Monday Medical: Take a class, know how to save a life | SteamboatToday.com

Monday Medical: Take a class, know how to save a life

Susan Cunningham
For Steamboat Today
Basic CPR, first aid tips If you find yourself in an emergency, try these tips from Melissa Uchitelle-Rogers, a registered nurse and clinical educator at UCHealth Yampa Valley Medical Center.

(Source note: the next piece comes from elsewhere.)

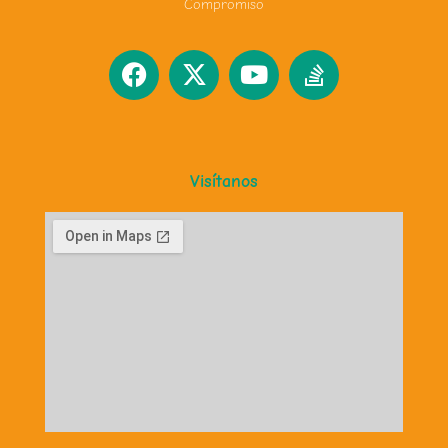
Compromiso
Visítanos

Cardiac arrest: If someone is unresponsive after experiencing possible cardiac arrest, call 911, put your phone on speaker and place it near the person’s head, then begin chest compressions. Place one hand on top of the other with the heel of the hand between the nipple line. Give compressions 2 inches deep in time to the tune “Stayin’ Alive.” If you are not a healthcare provider, administering breaths is not necessary. Choking: Wrap your arms around the adult or child who is choking, put your fists halfway between the naval and the bottom of the breastbone, and pull in hard, as often as you need to, until the foreign object is expelled. If the person becomes unresponsive, administer CPR until help arrives. Never put your finger in someone’s mouth, as you may push the foreign object in further.

STEAMBOAT SPRINGS — Saving a life might be easier than you think, but it can take a little preparation.

That’s why UCHealth Yampa Valley Medical Center offers Heartsaver CPR/AED and basic first aid classes. Classes are available throughout the year and are open to anyone in the community.

“The classes give people knowledge and confidence, and the material is easy to learn,” said Melissa Uchitelle-Rogers, a registered nurse at Yampa Valley Medical Center who is also a class instructor. “If you take the class, you can potentially save a life.”

According to the American Heart Association, 900 Americans die every day due to sudden cardiac arrest.

But effective CPR given by a bystander can more than double the chance of survival for a person experiencing cardiac arrest. And since 75 to 80 percent of out-of-hospital cardiac arrests happen at home, you just might be saving a loved one’s life.

“If a family member is trained in CPR, that can really make a difference between life and death for their loved one,” Uchitelle-Rogers said.

The classes are popular with a range of people: new babysitters, grandparents, river guides, hunting outfitters and people who just want to learn more. Classes are taught in English, Spanish and American Sign Language.

“Sometimes folks have had a friend who was hurt or had some type of cardiac issue, and they didn’t know how to help,” Uchitelle-Rogers said. “These classes give people the confidence to assist in a cardiac arrest or first aid situation.”

The Heartsaver CPR/AED class teaches when to begin compressions, how fast and deep to compress, when to breathe and how often to deliver breaths, as well as how to turn on an automated external defibrillator and follow its commands.

The basic first aid class covers how to respond in the first few minutes of a medical emergency, and touches on issues such as choking, heart attack, stroke, bleeding, broken bones, sprains, bites and stings.

“Some people come into class feeling a little overwhelmed,” Uchitelle-Rogers said. “Then they learn that it’s just one step at a time, and we practice and practice and practice. I tell them, ‘By the time you leave this class, you can do this in your sleep.’”

If you took a CPR or first aid class years ago, you may be surprised to learn that some methods have since been simplified. For instance, a “hands-only” CPR is now taught to non-healthcare providers, in which only chest compressions are given and breathing is not administered.

“When someone comes back to me and says, ‘My daughter was choking and I remembered what to do,’ or ‘I helped a team of people assist someone in the park,’ it’s just fantastic,” Uchitelle-Rogers said.

To sign up for a HeartSaver CPR, AED and basic first aid class, visit uchealth.org/yvmc, scroll down to events and find a class that works for your schedule. To take both the CPR and first aid classes, the cost is $50 and the time commitment is six hours. Classes can be taken individually for $35 each and last three hours each.